↓

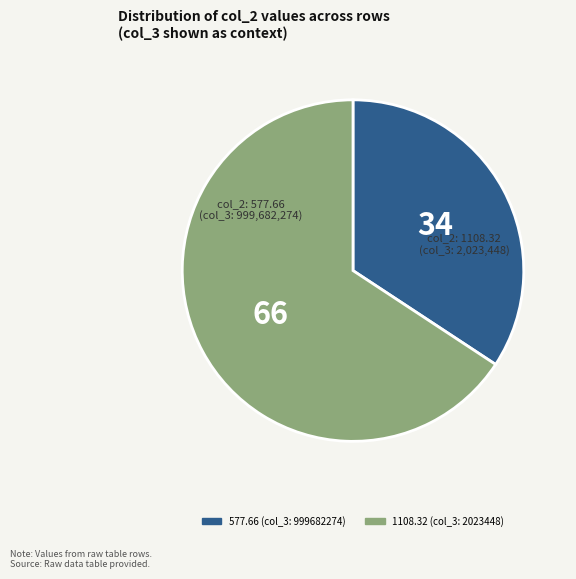

Is there a majority slice in this chart?

Yes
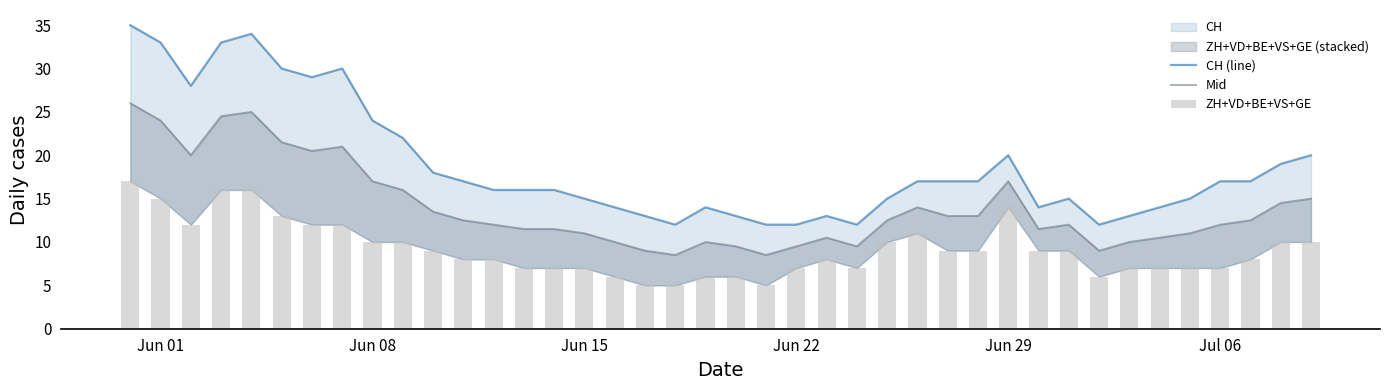

Is it true that ZH+VD+BE+VS+GE equals 21.0 at Jun 29?

False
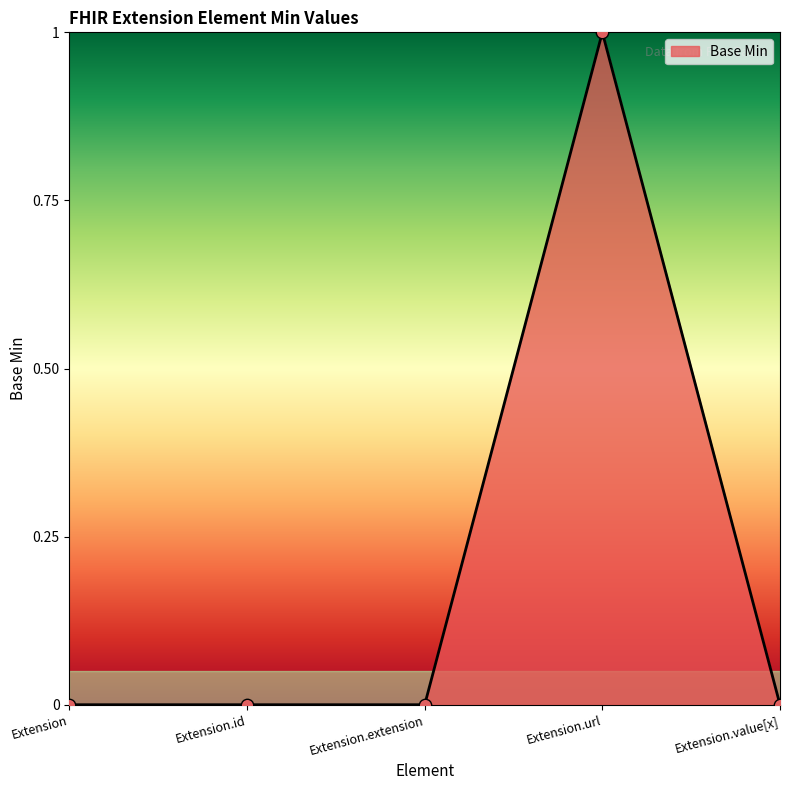

Which has a higher value, Extension or Extension.url?

Extension.url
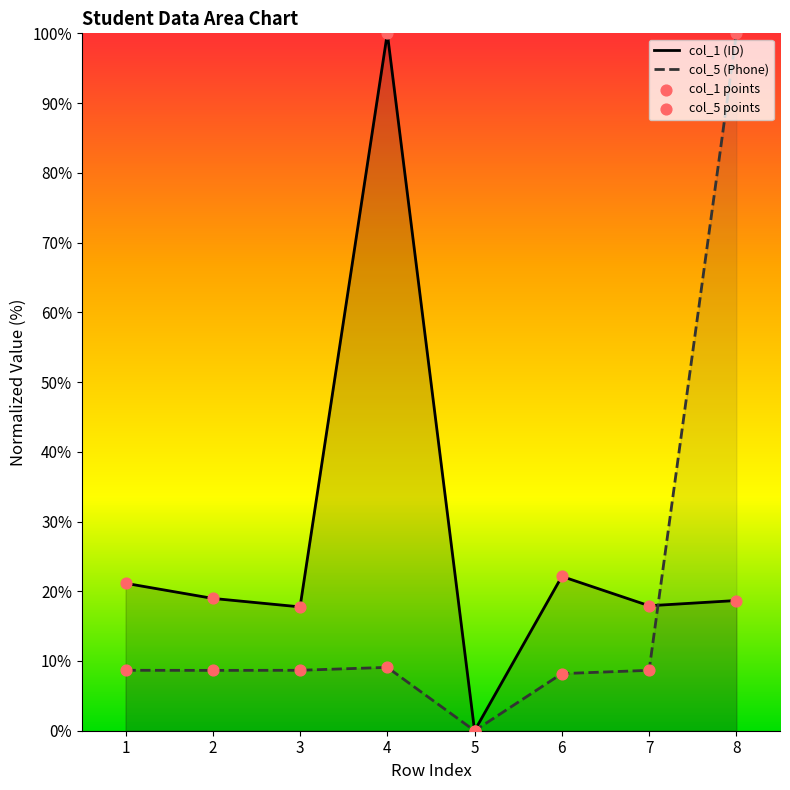

Which series has the largest Y range (max minus min)?

col_1 (ID)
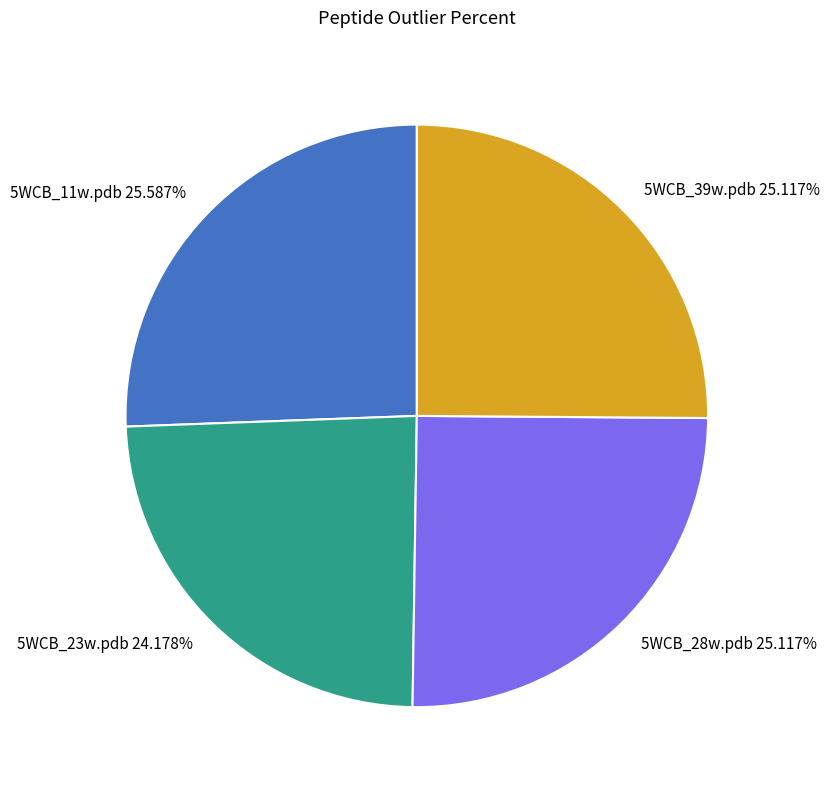

Is 5WCB_28w.pdb the majority of the pie?

No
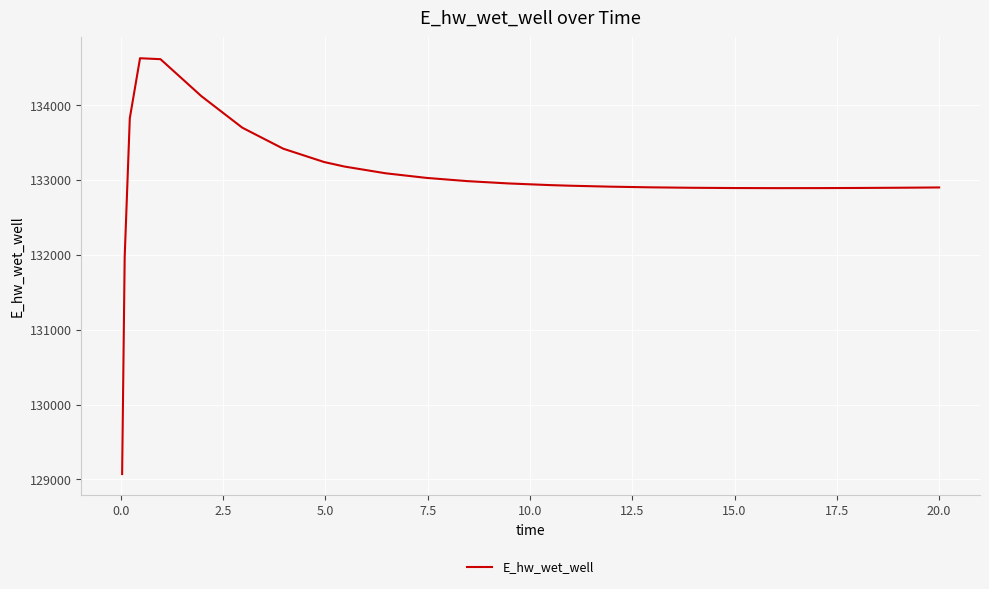

What is the difference between the second highest and second lowest values?

2645.4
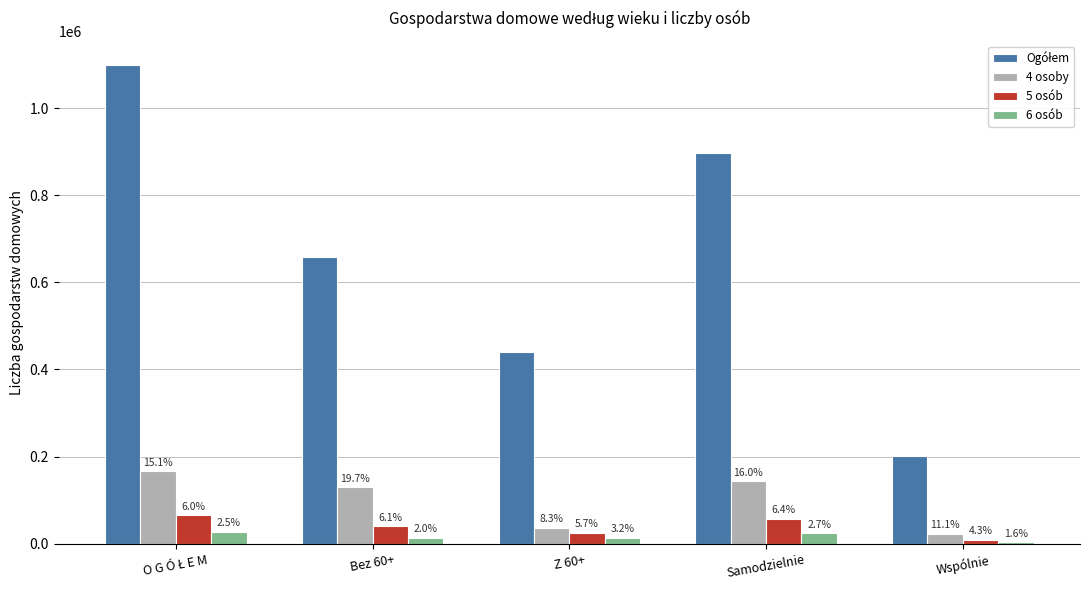

At which label is Ogółem closest to 650775?

Bez 60+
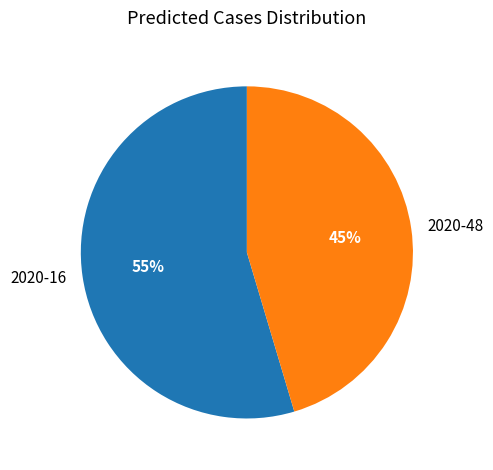

To the nearest percent, what is the combined percentage of 2020-48 and 2020-16?

100%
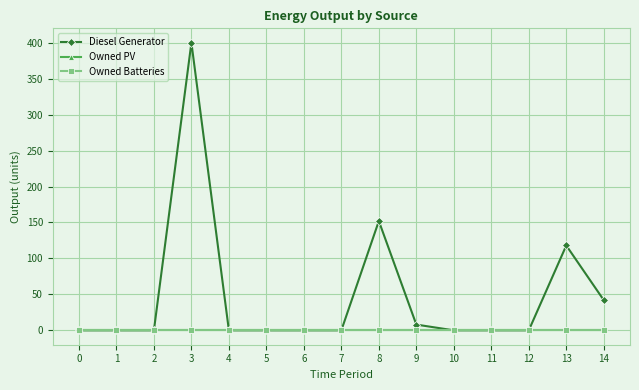

Is it true that Owned Batteries equals 0 at 0?

True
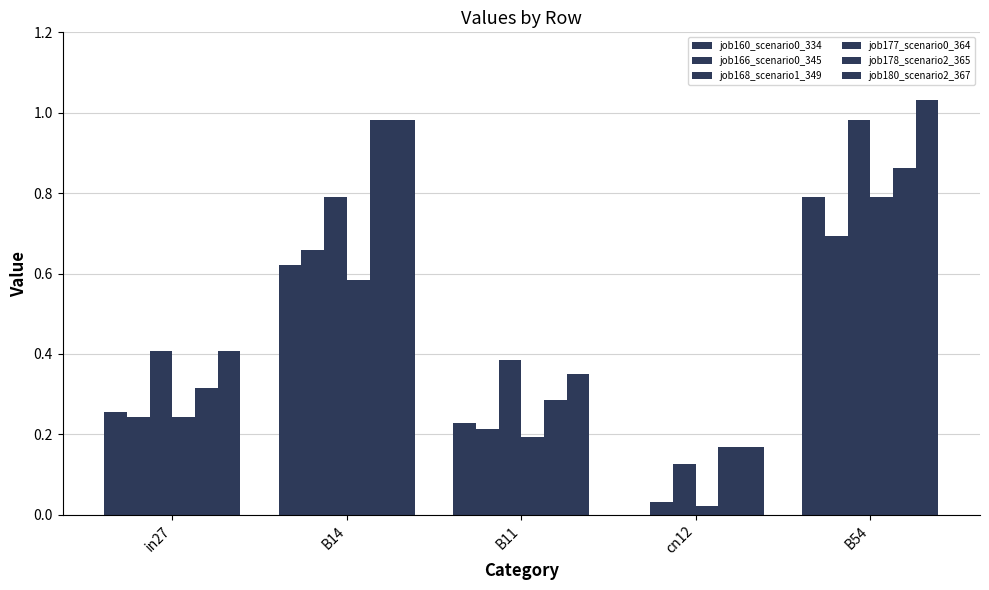

Which has a higher value, B14 or B11?

B14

↑

(Exercise prompt)
Copy every line of the records above word for word, leaving out the pictures.

(Output for this task)
Is there a majority slice in this chart?

Yes

Is it true that ZH+VD+BE+VS+GE equals 21.0 at Jun 29?

False

Which has a higher value, Extension or Extension.url?

Extension.url

Which series has the largest Y range (max minus min)?

col_1 (ID)

Is 5WCB_28w.pdb the majority of the pie?

No

What is the difference between the second highest and second lowest values?

2645.4

At which label is Ogółem closest to 650775?

Bez 60+

To the nearest percent, what is the combined percentage of 2020-48 and 2020-16?

100%

Is it true that Owned Batteries equals 0 at 0?

True

Which has a higher value, B14 or B11?

B14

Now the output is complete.